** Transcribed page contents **
== Segment start ==

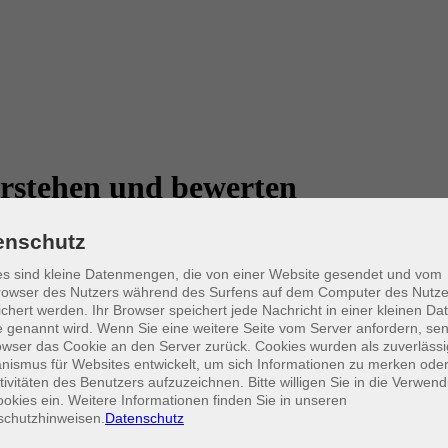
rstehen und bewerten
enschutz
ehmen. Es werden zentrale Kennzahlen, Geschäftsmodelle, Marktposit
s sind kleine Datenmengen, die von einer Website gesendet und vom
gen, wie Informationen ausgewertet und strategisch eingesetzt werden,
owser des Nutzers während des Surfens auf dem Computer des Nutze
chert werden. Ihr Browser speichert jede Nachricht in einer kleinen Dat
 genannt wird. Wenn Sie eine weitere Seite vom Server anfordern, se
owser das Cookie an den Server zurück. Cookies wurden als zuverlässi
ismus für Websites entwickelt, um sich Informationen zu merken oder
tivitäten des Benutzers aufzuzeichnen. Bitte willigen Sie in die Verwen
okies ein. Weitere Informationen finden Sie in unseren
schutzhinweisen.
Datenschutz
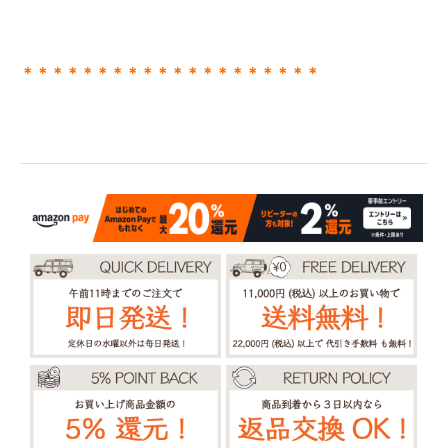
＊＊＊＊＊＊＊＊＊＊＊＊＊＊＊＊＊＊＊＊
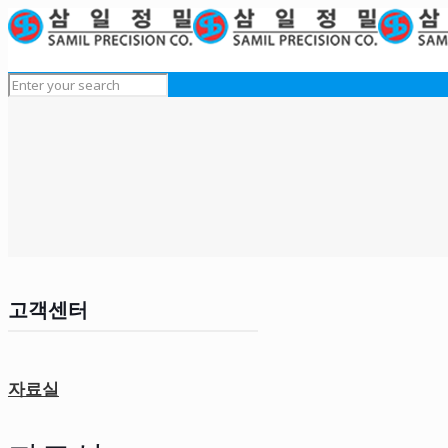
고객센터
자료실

== Segment end ==
== Segment start ==

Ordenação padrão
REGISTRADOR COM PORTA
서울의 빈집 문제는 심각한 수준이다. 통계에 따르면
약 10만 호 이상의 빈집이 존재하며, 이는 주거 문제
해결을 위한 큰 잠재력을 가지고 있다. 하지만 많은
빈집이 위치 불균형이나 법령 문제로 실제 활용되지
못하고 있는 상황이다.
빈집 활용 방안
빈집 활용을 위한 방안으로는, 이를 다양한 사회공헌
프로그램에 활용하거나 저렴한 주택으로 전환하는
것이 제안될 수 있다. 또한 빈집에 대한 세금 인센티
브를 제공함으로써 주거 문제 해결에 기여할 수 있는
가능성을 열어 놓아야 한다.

== Segment end ==
== Segment start ==

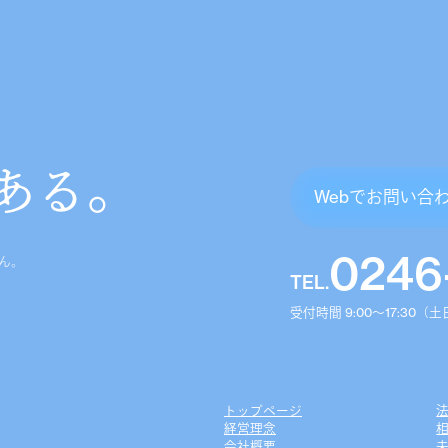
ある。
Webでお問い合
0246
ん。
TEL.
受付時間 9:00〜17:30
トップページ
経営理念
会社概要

== Segment end ==

** Task goal **
From the line holding "해결을 위한 큰 잠재력을 가지고 있다. 하지만 많은" to the line holding "가능성을 열어 놓아야 한다.", inclusive, restate each line above exactly as written.

** Expected answer **
해결을 위한 큰 잠재력을 가지고 있다. 하지만 많은
빈집이 위치 불균형이나 법령 문제로 실제 활용되지
못하고 있는 상황이다.
빈집 활용 방안
빈집 활용을 위한 방안으로는, 이를 다양한 사회공헌
프로그램에 활용하거나 저렴한 주택으로 전환하는
것이 제안될 수 있다. 또한 빈집에 대한 세금 인센티
브를 제공함으로써 주거 문제 해결에 기여할 수 있는
가능성을 열어 놓아야 한다.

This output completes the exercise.